The Commonwealth, in its appeal, complains of the overruling by the court below of its motion to quash the administratrix's appeal to the orphans' court. It contends that a bond of $500, such as was given, cannot be security for a tax of over $3,500, as was assessed by the register of wills, and that therefore the administratrix had no right of appeal, inasmuch as section 13 of article II of the Act of 1919, supra, provides that "Any person not satisfied with any appraisement of the property of a resident decedent may appeal, within thirty days, to the orphans' court, on paying or giving security to pay all costs, together with whatever tax shall be fixed by the court." This contention is not well-founded.

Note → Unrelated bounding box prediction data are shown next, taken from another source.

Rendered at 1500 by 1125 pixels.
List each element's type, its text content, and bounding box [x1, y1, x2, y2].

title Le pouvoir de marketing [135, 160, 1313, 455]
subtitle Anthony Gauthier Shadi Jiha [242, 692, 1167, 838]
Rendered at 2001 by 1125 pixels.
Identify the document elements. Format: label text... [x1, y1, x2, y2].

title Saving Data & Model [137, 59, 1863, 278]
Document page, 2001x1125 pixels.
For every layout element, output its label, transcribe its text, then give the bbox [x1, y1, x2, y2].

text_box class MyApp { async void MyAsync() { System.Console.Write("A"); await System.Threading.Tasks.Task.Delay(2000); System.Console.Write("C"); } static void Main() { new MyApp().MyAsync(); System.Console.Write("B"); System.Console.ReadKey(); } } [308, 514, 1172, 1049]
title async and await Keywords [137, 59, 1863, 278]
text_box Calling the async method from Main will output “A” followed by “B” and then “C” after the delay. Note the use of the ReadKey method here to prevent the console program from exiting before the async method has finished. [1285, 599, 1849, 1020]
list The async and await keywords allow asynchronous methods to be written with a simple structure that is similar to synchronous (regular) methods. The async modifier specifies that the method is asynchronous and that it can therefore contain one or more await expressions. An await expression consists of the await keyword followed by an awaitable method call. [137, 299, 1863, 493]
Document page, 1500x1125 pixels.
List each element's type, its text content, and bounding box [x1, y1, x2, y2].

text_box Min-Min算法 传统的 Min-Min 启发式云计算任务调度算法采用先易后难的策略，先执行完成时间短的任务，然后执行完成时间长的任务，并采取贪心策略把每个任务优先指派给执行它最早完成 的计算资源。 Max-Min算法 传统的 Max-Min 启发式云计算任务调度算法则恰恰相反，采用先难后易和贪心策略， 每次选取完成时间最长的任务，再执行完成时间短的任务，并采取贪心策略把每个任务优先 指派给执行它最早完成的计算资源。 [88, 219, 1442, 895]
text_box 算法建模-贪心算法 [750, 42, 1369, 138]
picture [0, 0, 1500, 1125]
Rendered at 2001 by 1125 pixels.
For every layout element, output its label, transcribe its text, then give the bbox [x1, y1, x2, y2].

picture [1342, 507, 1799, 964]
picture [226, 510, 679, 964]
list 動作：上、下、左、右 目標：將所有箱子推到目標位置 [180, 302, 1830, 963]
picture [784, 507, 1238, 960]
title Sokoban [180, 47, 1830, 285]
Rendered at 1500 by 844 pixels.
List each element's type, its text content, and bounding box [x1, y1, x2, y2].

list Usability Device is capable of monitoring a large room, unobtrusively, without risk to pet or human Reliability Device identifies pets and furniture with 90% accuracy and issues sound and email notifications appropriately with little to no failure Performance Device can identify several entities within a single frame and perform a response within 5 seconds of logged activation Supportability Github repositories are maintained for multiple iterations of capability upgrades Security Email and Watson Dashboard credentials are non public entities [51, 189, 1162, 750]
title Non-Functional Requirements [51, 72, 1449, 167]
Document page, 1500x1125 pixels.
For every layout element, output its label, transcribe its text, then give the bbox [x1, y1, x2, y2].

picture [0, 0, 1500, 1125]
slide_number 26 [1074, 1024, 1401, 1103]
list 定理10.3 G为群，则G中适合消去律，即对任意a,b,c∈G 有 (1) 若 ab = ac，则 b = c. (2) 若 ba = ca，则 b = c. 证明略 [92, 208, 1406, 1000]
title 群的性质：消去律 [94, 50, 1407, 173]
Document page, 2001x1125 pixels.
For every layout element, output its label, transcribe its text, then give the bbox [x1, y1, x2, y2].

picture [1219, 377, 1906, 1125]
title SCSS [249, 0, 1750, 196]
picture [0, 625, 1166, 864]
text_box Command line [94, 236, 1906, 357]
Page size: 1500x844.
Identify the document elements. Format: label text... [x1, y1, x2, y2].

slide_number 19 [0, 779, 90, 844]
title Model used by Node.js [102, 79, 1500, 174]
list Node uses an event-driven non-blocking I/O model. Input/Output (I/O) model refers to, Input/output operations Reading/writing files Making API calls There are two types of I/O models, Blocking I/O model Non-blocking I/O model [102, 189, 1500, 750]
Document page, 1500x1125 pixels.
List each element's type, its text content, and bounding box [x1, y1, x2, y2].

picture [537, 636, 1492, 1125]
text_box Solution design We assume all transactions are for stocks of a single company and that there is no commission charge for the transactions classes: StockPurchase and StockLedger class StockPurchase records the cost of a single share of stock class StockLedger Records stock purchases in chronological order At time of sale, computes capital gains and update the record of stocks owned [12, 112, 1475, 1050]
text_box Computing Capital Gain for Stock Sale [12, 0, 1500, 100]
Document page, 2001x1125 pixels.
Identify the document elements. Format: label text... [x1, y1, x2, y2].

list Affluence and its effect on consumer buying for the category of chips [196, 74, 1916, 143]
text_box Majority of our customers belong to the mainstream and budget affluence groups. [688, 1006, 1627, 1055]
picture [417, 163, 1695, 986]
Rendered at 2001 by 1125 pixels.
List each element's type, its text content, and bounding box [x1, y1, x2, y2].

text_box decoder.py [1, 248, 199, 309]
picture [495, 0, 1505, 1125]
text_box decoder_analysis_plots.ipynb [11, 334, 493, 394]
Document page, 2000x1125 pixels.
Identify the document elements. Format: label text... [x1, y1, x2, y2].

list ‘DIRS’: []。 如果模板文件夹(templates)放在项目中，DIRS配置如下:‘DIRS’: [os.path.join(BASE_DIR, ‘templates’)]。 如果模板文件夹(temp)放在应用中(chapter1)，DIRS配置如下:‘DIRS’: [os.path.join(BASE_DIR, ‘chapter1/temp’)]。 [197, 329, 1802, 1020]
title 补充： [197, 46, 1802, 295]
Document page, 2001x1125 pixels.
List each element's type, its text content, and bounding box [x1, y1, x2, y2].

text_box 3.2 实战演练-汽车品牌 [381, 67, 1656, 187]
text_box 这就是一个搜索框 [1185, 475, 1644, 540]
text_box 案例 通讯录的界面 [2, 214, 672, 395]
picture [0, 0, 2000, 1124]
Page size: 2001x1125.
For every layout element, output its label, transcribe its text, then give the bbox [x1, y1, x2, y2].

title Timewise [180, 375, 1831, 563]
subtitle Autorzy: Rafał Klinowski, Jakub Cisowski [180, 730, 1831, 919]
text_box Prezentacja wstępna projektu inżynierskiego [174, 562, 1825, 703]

While a bond for $500 is obviously inadequate to secure the payment of costs and a tax of $3,500, the statute does not require a bond for the payment of the tax originally assessed, but for the payment of such tax as "shall be fixed by the court." The sufficiency of the bond offered was a question for the determination of the orphans' court: it approved the bond and its action in doing so is not now before us for review.
The decree of the court below, except for the 12% interest rate, is right. However, in computing the tax payable the court inadvertently failed to deduct from the gross assets of the estate the debts of the decedent and the costs of administration. This requires a corrected computation of the tax. If from the net estate of $181,347.20, as shown by the supplemental appraisement, the nontaxable portion of the trust fund is deducted, the balance subject to tax is $137,805.14, upon which the tax of two per cent is $2,756.10. Deducting from this the $51.25 already paid, the tax due is found to be $2,704.85, with interest at six per cent from March 12, 1926, i. e., from one year from the date of the decedent's death. To the extent stated the decree of the court below is modified.
The decree of the court below as thus modified is affirmed, at the cost of the respective appellant in each appeal.